:: Task goal ::
Everything in the listing except the pictures should be written out exactly.

(Lines of data)
········
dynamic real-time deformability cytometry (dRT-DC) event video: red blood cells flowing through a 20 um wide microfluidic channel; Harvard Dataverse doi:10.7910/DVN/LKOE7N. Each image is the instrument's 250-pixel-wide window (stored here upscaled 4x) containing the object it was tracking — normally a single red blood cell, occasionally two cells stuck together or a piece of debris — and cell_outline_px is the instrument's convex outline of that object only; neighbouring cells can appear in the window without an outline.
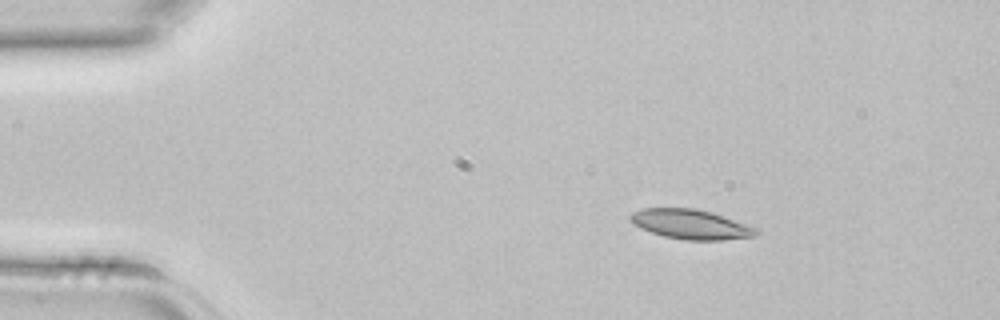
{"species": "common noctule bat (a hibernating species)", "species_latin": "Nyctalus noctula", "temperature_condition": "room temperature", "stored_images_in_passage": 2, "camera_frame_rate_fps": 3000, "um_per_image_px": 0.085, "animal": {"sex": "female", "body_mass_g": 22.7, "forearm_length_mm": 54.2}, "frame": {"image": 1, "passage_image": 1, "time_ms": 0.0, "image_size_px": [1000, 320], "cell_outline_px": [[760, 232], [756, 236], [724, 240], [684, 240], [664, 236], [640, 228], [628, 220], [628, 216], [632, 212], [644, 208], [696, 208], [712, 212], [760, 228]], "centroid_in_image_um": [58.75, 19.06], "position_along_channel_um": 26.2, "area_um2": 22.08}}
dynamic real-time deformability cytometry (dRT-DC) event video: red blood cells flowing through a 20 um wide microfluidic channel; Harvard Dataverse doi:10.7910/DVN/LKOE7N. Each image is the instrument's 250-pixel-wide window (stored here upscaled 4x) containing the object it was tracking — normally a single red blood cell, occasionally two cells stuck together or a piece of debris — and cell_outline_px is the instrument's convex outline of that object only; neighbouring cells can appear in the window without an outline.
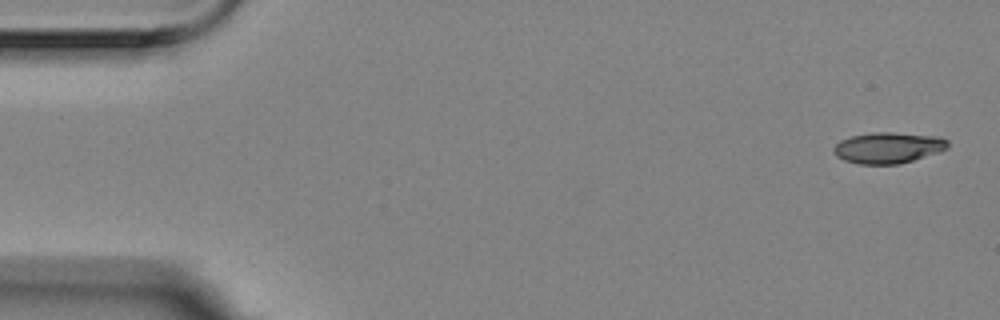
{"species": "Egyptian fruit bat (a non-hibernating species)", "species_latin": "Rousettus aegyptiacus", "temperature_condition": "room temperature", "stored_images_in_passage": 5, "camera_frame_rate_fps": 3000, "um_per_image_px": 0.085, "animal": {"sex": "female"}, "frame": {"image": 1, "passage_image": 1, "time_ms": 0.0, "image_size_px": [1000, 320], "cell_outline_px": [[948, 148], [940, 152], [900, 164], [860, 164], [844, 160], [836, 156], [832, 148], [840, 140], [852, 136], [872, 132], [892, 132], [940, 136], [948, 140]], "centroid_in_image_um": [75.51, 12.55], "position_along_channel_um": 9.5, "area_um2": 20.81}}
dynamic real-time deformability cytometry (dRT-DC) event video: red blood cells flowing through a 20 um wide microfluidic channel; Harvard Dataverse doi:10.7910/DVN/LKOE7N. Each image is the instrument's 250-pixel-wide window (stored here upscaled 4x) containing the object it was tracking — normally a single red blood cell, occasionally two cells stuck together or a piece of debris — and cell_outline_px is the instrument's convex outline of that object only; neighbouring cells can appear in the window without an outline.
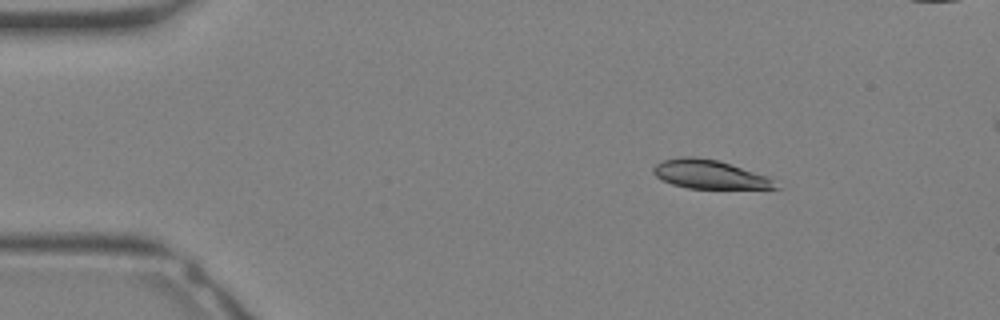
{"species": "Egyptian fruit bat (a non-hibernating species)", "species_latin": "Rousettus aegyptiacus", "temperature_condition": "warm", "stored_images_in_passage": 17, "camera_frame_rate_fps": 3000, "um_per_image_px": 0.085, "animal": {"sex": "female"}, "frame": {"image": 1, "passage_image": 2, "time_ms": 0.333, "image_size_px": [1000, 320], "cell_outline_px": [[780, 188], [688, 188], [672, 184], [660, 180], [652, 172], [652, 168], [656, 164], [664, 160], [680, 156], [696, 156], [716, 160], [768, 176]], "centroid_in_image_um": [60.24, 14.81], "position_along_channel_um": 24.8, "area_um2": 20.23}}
········
:: Finished answer ::
dynamic real-time deformability cytometry (dRT-DC) event video: red blood cells flowing through a 20 um wide microfluidic channel; Harvard Dataverse doi:10.7910/DVN/LKOE7N. Each image is the instrument's 250-pixel-wide window (stored here upscaled 4x) containing the object it was tracking — normally a single red blood cell, occasionally two cells stuck together or a piece of debris — and cell_outline_px is the instrument's convex outline of that object only; neighbouring cells can appear in the window without an outline.
{"species": "common noctule bat (a hibernating species)", "species_latin": "Nyctalus noctula", "temperature_condition": "room temperature", "stored_images_in_passage": 2, "camera_frame_rate_fps": 3000, "um_per_image_px": 0.085, "animal": {"sex": "female", "body_mass_g": 22.7, "forearm_length_mm": 54.2}, "frame": {"image": 1, "passage_image": 1, "time_ms": 0.0, "image_size_px": [1000, 320], "cell_outline_px": [[760, 232], [756, 236], [724, 240], [684, 240], [664, 236], [640, 228], [628, 220], [628, 216], [632, 212], [644, 208], [696, 208], [712, 212], [760, 228]], "centroid_in_image_um": [58.75, 19.06], "position_along_channel_um": 26.2, "area_um2": 22.08}}
dynamic real-time deformability cytometry (dRT-DC) event video: red blood cells flowing through a 20 um wide microfluidic channel; Harvard Dataverse doi:10.7910/DVN/LKOE7N. Each image is the instrument's 250-pixel-wide window (stored here upscaled 4x) containing the object it was tracking — normally a single red blood cell, occasionally two cells stuck together or a piece of debris — and cell_outline_px is the instrument's convex outline of that object only; neighbouring cells can appear in the window without an outline.
{"species": "Egyptian fruit bat (a non-hibernating species)", "species_latin": "Rousettus aegyptiacus", "temperature_condition": "room temperature", "stored_images_in_passage": 5, "camera_frame_rate_fps": 3000, "um_per_image_px": 0.085, "animal": {"sex": "female"}, "frame": {"image": 1, "passage_image": 1, "time_ms": 0.0, "image_size_px": [1000, 320], "cell_outline_px": [[948, 148], [940, 152], [900, 164], [860, 164], [844, 160], [836, 156], [832, 148], [840, 140], [852, 136], [872, 132], [892, 132], [940, 136], [948, 140]], "centroid_in_image_um": [75.51, 12.55], "position_along_channel_um": 9.5, "area_um2": 20.81}}
dynamic real-time deformability cytometry (dRT-DC) event video: red blood cells flowing through a 20 um wide microfluidic channel; Harvard Dataverse doi:10.7910/DVN/LKOE7N. Each image is the instrument's 250-pixel-wide window (stored here upscaled 4x) containing the object it was tracking — normally a single red blood cell, occasionally two cells stuck together or a piece of debris — and cell_outline_px is the instrument's convex outline of that object only; neighbouring cells can appear in the window without an outline.
{"species": "Egyptian fruit bat (a non-hibernating species)", "species_latin": "Rousettus aegyptiacus", "temperature_condition": "warm", "stored_images_in_passage": 17, "camera_frame_rate_fps": 3000, "um_per_image_px": 0.085, "animal": {"sex": "female"}, "frame": {"image": 1, "passage_image": 2, "time_ms": 0.333, "image_size_px": [1000, 320], "cell_outline_px": [[780, 188], [688, 188], [672, 184], [660, 180], [652, 172], [652, 168], [656, 164], [664, 160], [680, 156], [696, 156], [716, 160], [768, 176]], "centroid_in_image_um": [60.24, 14.81], "position_along_channel_um": 24.8, "area_um2": 20.23}}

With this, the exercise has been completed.